Assignment - No picture belongs in the copy. Repeat each line below exactly.
BEGIN
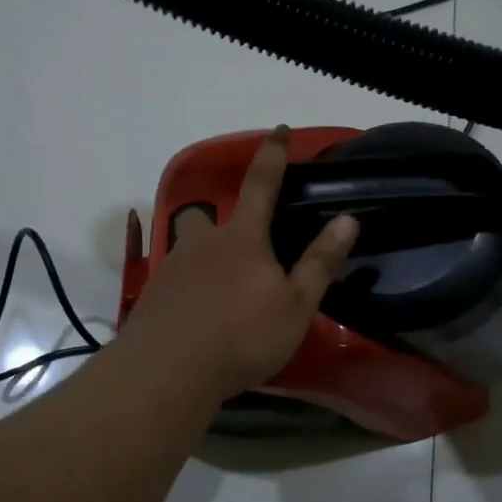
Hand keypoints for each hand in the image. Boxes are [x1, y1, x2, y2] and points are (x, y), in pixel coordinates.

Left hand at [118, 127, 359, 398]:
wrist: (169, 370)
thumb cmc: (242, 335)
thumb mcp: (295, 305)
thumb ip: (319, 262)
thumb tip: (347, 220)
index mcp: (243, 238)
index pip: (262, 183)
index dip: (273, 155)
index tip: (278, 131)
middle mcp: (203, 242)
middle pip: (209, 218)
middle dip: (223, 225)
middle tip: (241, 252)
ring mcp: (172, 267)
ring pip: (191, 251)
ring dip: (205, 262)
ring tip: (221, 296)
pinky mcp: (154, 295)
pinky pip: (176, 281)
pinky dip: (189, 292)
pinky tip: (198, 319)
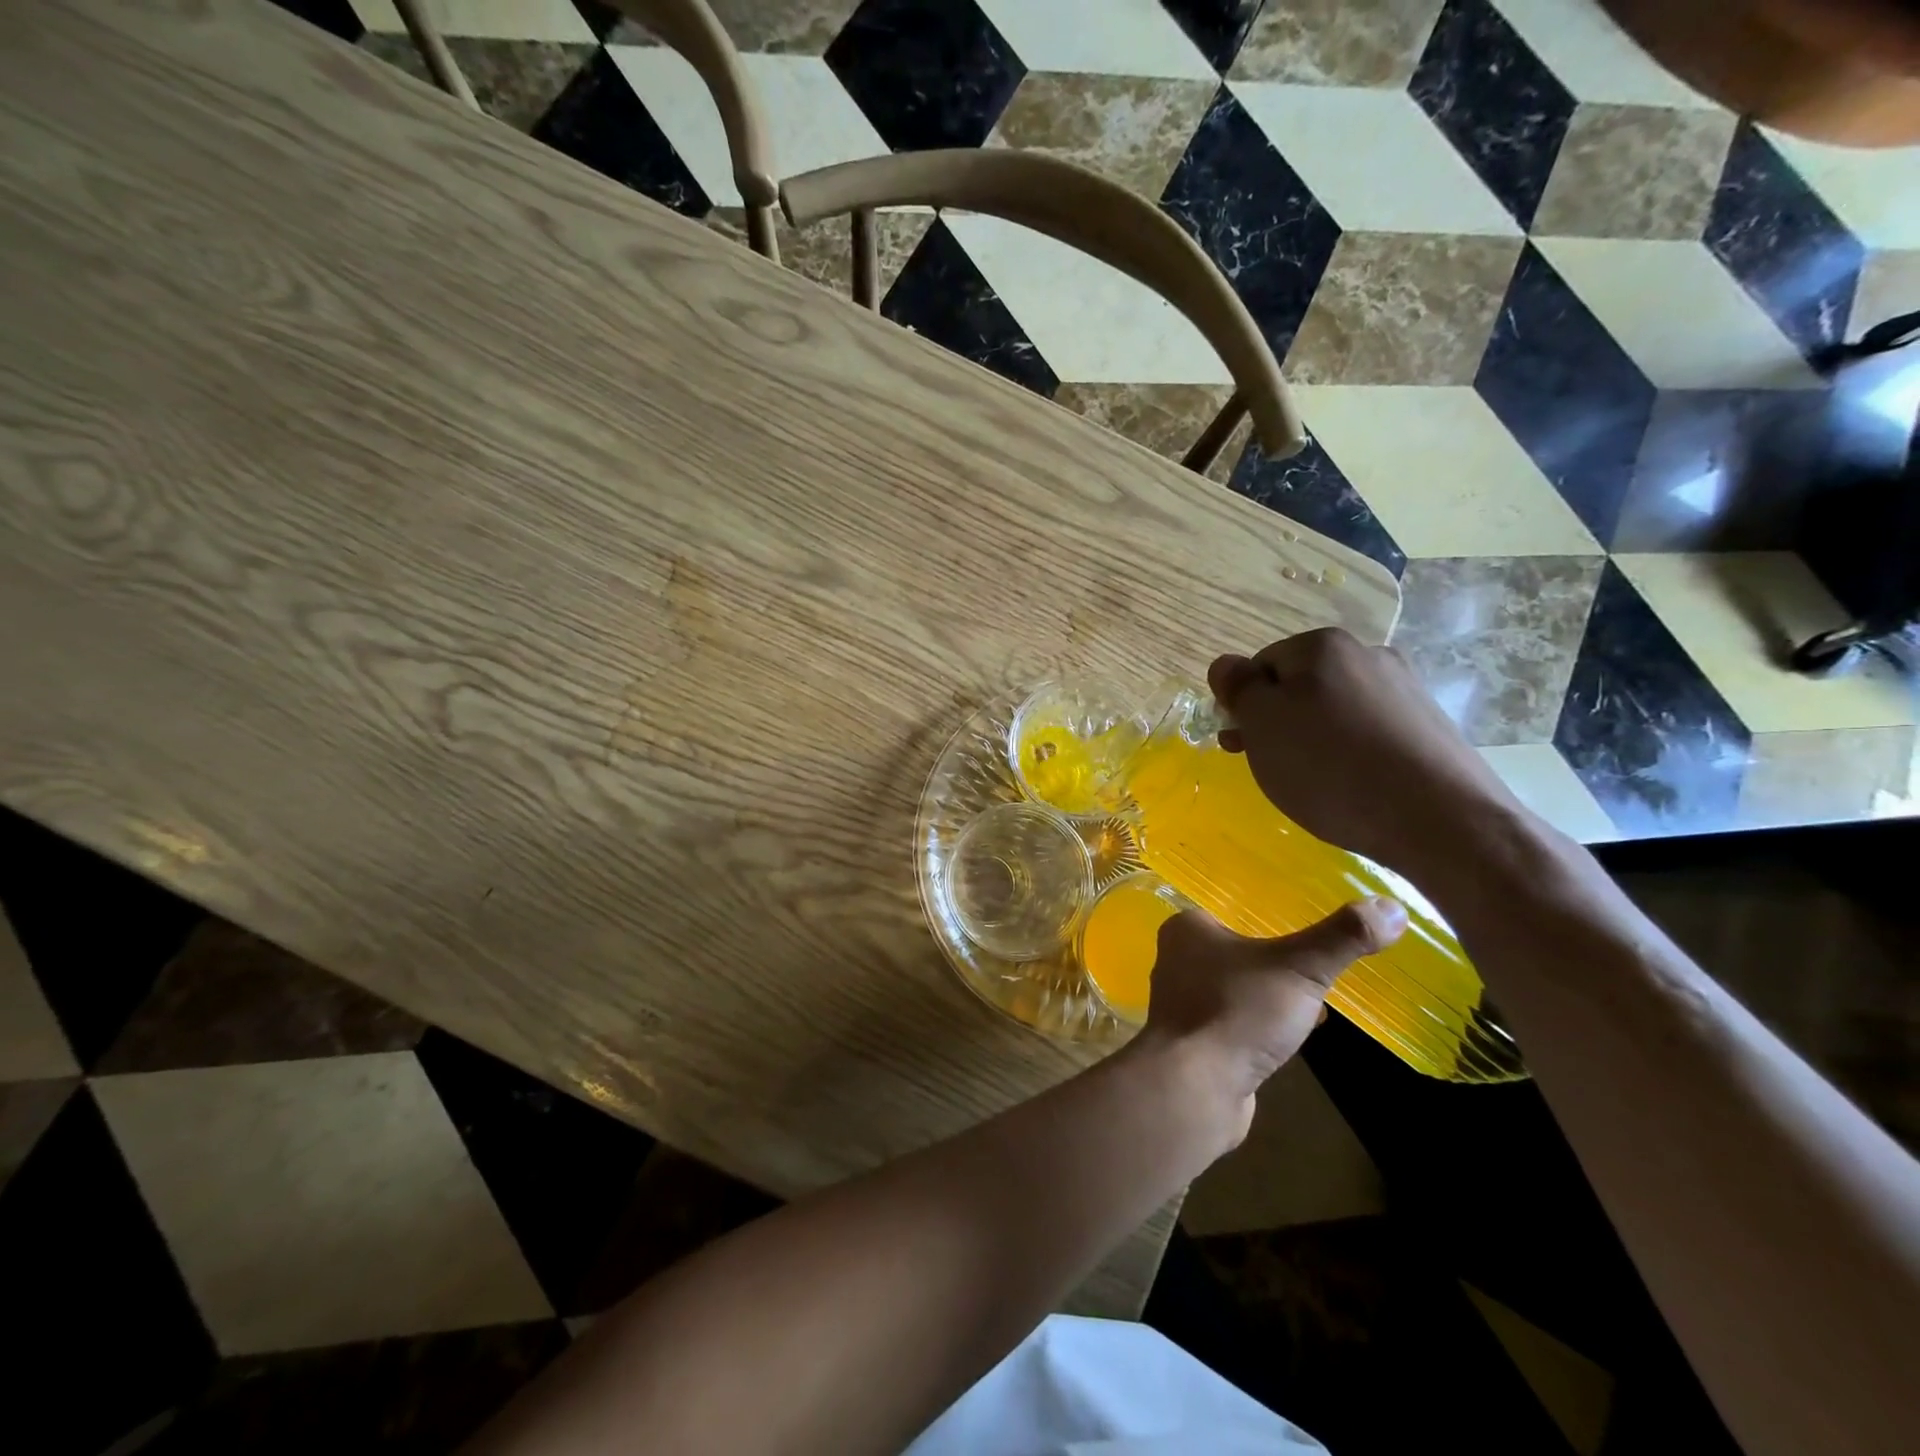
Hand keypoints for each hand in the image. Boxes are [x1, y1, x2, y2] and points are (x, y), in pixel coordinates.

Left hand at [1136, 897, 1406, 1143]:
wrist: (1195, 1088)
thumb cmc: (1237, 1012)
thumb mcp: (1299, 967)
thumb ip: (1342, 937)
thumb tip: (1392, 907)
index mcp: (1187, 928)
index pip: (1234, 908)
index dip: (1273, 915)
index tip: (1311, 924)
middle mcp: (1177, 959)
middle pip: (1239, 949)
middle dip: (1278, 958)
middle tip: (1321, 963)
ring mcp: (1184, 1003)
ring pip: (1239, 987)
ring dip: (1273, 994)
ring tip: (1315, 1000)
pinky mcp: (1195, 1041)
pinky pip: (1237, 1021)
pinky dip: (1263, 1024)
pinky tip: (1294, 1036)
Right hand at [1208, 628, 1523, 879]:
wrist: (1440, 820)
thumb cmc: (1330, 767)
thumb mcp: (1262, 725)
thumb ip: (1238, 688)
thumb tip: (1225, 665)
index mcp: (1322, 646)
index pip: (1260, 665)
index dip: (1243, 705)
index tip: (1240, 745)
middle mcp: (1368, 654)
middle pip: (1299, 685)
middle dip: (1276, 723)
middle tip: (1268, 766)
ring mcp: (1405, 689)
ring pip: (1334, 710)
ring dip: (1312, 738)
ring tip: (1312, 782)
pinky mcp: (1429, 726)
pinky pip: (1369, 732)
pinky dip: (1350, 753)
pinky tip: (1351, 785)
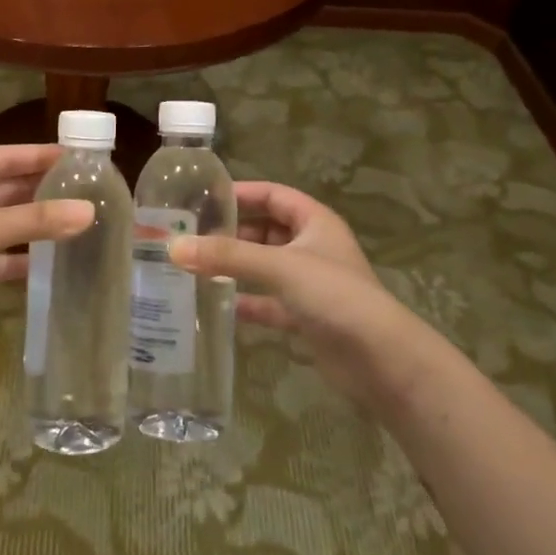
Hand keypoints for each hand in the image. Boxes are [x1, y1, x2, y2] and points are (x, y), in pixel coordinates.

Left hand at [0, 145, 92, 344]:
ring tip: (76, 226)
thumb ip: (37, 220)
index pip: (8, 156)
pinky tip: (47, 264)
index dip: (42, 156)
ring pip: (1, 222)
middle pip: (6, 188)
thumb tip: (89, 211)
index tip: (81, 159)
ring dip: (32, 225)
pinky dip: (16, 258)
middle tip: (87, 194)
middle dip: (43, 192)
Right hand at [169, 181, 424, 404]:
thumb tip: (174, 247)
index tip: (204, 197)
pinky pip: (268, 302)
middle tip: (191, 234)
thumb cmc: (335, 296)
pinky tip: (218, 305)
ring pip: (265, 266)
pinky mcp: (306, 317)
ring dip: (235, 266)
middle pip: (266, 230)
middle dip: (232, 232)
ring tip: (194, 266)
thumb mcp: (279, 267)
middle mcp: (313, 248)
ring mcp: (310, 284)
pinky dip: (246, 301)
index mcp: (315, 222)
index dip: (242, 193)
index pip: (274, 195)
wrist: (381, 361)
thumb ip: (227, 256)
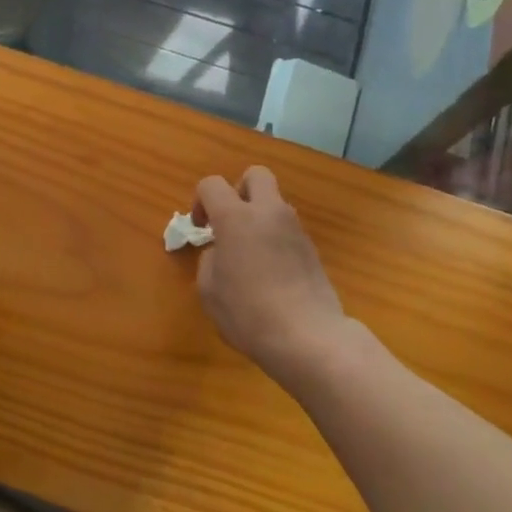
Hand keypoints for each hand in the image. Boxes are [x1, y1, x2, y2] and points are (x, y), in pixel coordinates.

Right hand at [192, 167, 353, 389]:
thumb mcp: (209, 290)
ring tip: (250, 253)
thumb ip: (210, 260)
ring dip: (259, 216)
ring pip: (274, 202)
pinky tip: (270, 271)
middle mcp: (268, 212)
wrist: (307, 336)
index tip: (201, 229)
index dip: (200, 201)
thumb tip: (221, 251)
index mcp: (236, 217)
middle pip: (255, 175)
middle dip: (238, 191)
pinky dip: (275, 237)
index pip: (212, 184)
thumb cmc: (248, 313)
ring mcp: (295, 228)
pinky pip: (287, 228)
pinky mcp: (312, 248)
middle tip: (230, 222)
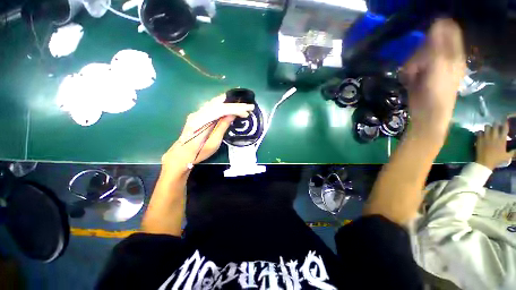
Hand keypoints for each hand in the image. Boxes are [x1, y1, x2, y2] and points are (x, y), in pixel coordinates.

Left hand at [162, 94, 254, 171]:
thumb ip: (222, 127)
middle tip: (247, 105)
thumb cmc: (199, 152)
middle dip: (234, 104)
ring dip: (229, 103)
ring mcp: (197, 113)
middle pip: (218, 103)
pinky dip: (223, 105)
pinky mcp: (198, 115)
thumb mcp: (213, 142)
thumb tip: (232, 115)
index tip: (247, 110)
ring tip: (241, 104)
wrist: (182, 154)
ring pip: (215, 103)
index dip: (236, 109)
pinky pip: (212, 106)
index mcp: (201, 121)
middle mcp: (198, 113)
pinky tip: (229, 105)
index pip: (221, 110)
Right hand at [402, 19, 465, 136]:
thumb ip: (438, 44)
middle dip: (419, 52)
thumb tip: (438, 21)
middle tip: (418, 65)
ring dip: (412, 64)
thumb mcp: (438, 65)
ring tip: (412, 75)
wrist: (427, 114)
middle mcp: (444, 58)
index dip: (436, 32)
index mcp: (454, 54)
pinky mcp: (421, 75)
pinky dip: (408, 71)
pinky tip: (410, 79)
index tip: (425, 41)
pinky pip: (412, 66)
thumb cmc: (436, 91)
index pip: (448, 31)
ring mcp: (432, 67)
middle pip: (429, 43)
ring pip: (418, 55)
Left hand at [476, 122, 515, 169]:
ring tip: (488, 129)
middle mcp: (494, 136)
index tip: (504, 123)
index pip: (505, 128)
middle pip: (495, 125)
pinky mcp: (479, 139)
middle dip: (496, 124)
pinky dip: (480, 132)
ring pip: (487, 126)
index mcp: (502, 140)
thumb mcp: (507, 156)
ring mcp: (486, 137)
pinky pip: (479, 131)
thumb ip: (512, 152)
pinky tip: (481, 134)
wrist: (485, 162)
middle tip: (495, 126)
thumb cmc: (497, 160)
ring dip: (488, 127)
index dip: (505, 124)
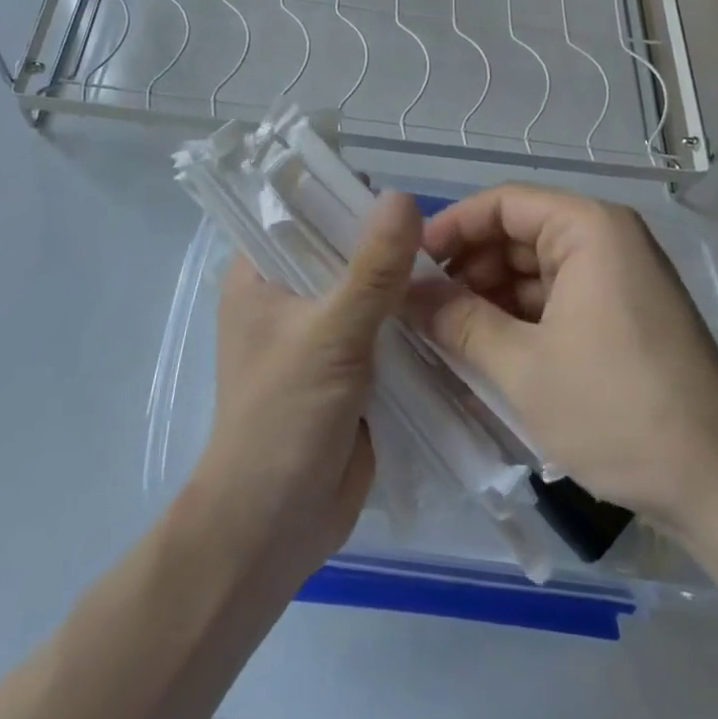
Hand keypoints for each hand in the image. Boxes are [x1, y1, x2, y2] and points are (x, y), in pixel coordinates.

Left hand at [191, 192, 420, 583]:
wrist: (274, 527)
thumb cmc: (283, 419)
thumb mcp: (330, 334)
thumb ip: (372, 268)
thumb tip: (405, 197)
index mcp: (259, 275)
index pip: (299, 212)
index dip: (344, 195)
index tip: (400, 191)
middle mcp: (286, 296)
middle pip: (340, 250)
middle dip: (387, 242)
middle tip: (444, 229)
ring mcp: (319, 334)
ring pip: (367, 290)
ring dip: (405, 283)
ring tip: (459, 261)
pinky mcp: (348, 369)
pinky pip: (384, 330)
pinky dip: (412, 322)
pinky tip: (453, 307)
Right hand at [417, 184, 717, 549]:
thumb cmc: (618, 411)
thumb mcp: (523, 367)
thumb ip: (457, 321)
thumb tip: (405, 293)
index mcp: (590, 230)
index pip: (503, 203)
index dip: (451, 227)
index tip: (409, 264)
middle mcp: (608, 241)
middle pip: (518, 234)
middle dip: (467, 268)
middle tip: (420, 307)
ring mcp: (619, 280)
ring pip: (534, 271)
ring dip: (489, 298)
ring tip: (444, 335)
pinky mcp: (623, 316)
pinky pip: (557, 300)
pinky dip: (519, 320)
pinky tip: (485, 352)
END
Solution to the problem -
Hand keypoints for each hand in the image. Boxes are [x1, y1, x2, y2] and points are (x, y), in pixel coordinates.

Left hand at [118, 127, 359, 398]:
wrist: (169, 370)
thumb cmc: (242, 335)
thumb mcp: (295, 305)
thumb ip: (319, 262)
thumb tip: (347, 220)
index mcp: (243, 238)
index pip: (262, 183)
index dip: (273, 155)
index tip: (278, 131)
middle mcp: (203, 242)
middle pip: (209, 218)
middle dip: (223, 225)
middle tip: (241, 252)
ring mcp: (172, 267)
ring pip: (191, 251)
ring dip: (205, 262)
ring tip: (221, 296)
pinky mcp: (154, 295)
pinky pip: (176, 281)
pinky dip: (189, 292)
pinky tip: (198, 319)
Hand keypoints for each hand in the image. Boxes are [x1, y1, x2, y2] and points are (x, y), in pixel coordinates.

Left hand at [1136, 897, 1406, 1143]:
wrist: (1195, 1088)
thumb cmc: (1237, 1012)
thumb mcp: (1299, 967)
thumb ip: (1342, 937)
thumb tip: (1392, 907)
index mcp: (1187, 928)
index pip: (1234, 908)
index dip: (1273, 915)
index tip: (1311, 924)
middle mcp: (1177, 959)
middle pip: (1239, 949)
middle dip: (1278, 958)
middle tip: (1321, 963)
ring mcp: (1184, 1003)
ring pip: (1239, 987)
ring dip: (1273, 994)
ring tip: (1315, 1000)
pinky mcp: (1195, 1041)
pinky pip: (1237, 1021)
pinky dip: (1263, 1024)
pinky tip: (1294, 1036)
Right hand at [1208, 628, 1523, 879]:
wrist: (1440, 820)
thumb cmc: (1330, 767)
thumb mcp: (1262, 725)
thumb ip: (1238, 688)
thumb tip: (1225, 665)
index mcp: (1322, 646)
index pip: (1260, 665)
index dip: (1243, 705)
index tip: (1240, 745)
middle mcp: (1368, 654)
middle pip: (1299, 685)
middle dip: (1276, 723)
middle tip: (1268, 766)
ring mcp: (1405, 689)
ring pip: (1334, 710)
ring dip: (1312, 738)
ring tip: (1312, 782)
pinky mcp: (1429, 726)
pinky pip: (1369, 732)
pinky dip: (1350, 753)
pinky tip: (1351, 785)
Hand keypoints for each hand in the image. Boxes are [x1, y1, x2, y2] and points are (x, y), in pixel coordinates.

Left hand at [0, 145, 92, 344]:
ring tip: (76, 226)
thumb ip: (37, 220)
index pip: (8, 156)
pinky tip: (47, 264)
index dip: (42, 156)
ring pip: (1, 222)
middle pip: (6, 188)
thumb tip: (89, 211)
index tip: (81, 159)
ring dip: (32, 225)
pinky dip: (16, 258)
middle tip: (87, 194)
middle dip: (43, 192)
Right hand at [169, 181, 424, 404]:
thumb tip: (174, 247)
index tip: (204, 197)
pinky pip: (268, 302)
middle tip: (191, 234)
thumb cmc: (335, 296)
pinky tip: (218, 305)
ring pip: (265, 266)
pinky mcp: (306, 317)
ring dip: (235, 266)
middle pip: (266, 230)
middle dip: (232, 232)
ring tip: (194, 266)
thumb mcp: (279, 267)
middle mcp: (313, 248)
ring mcp: (310, 284)
pinky dip: (246, 301)
index mcp: (315, 222)
index dip: (242, 193)
index pip: (274, 195)
wrist: (381, 361)
thumb ip: (227, 256)
Hand keypoints for each hand in the image. Boxes are [x1, y1, x2, y2] and points are (x, y), in pixel coordinates.

Right hand at [192, 167, 353, 389]:
thumb mcp: (209, 290)
ring tip: (250, 253)
thumb ip: (210, 260)
ring dip: (259, 216)
ring pip: (274, 202)
pinky tip: (270, 271)
middle mcp: (268, 212)
wrist: (307, 336)
index tip: (201, 229)
index dip: (200, 201)
thumb tip: (221, 251)
index mcp: (236, 217)
middle pip: (255, 175)
middle dip: (238, 191)
pinky dip: (275, 237)
index pip: (212, 184)
thumb cmc: (248, 313)
ring mcp: (295, 228)
pinky pip: (287, 228)
pinky mcp: (312, 248)
middle tip: (230, 222)
Hand keypoints for each hand in the image. Boxes are [x1, y1, x2, y2] and points are (x, y), in pixel coordinates.

Left hand at [162, 94, 254, 171]:
thumb ip: (222, 127)
middle tip: (247, 105)
thumb cmc: (199, 152)
middle dip: (234, 104)
ring dip: (229, 103)
ring mcp: (197, 113)
middle pip: (218, 103)
pinky dip: (223, 105)
pinky mcp: (198, 115)
thumb mcp: (213, 142)
thumb tip: (232, 115)
index tip: (247, 110)
ring tip: (241, 104)
wrist: (182, 154)
ring pip: (215, 103)
index dip: (236, 109)
pinky pip: (212, 106)
index mcp: (201, 121)
middle mcp: (198, 113)
pinky tip: (229, 105)
index pip: (221, 110)
Right hand at [402, 19, 465, 136]:
thumb ip: (438, 44)
middle dip: (419, 52)
thumb tip: (438, 21)
middle tip: (418, 65)
ring dip: (412, 64)
thumb mcp: (438, 65)
ring tip: (412, 75)
wrist: (427, 114)
middle mcp: (444, 58)
index dip: (436, 32)
index mcp: (454, 54)
pinky mcp: (421, 75)
pinky dip: (408, 71)
pinky tip: (410, 79)
index tip: (425, 41)
pinky pip: (412, 66)
thumb cmc: (436, 91)
index pip: (448, 31)
ring mcp: (432, 67)
middle pip: (429, 43)
ring pip: (418, 55)
Left hand at [476, 122, 515, 169]:
ring tip: (488, 129)
middle mcp: (494, 136)
index tip: (504, 123)
index pip: (505, 128)
middle pip: (495, 125)
pinky mcp: (479, 139)
middle dip: (496, 124)
pinky dip: (480, 132)
ring pip: (487, 126)
index mcp: (502, 140)
thumb mcp: (507, 156)
ring mcp: (486, 137)
pinky pip: (479, 131)
thumb ip: (512, 152)
pinky tip: (481, 134)
wrist: (485, 162)
middle tip: (495, 126)
thumb cmc: (497, 160)
ring dip: (488, 127)
index dip: (505, 124)
Hand keypoints for each hand in the image. Boxes are [x1, y1, x2, y2] and points are (x, y), in pixel coordinates.

Left hand at [191, 192, 420, 583]:
wrist: (274, 527)
thumb cmc: (283, 419)
thumb mcp: (330, 334)
thumb ip: (372, 268)
thumb tip: (405, 197)
index mcp: (259, 275)
index pip: (299, 212)
index dip: (344, 195)
index tip: (400, 191)
middle mcp: (286, 296)
middle pip: (340, 250)
middle dip: (387, 242)
middle tip: (444, 229)
ring mcp: (319, 334)
ring pip: (367, 290)
ring dip: (405, 283)
ring tip: (459, 261)
pinky mcp: (348, 369)
pinky pip: (384, 330)
pinky dip: (412, 322)
pinky tip: (453, 307)
Right hand at [417, 184, 717, 549]:
thumb cmc: (618, 411)
thumb mcp: (523, 367)
thumb ip: (457, 321)
thumb tip: (405, 293)
index mcp: (590, 230)
index pip: (503, 203)
index dip: (451, 227)
index tip: (409, 264)
middle mcp: (608, 241)
middle pip: (518, 234)
middle dip: (467, 268)
middle tip: (420, 307)
ring mcp: (619, 280)
ring pip: (534, 271)
ring dip: (489, 298)
ring tip: (444, 335)
pinky mcp: (623, 316)
pinky pip: (557, 300)
pinky dip: (519, 320)
pinky tip: (485, 352)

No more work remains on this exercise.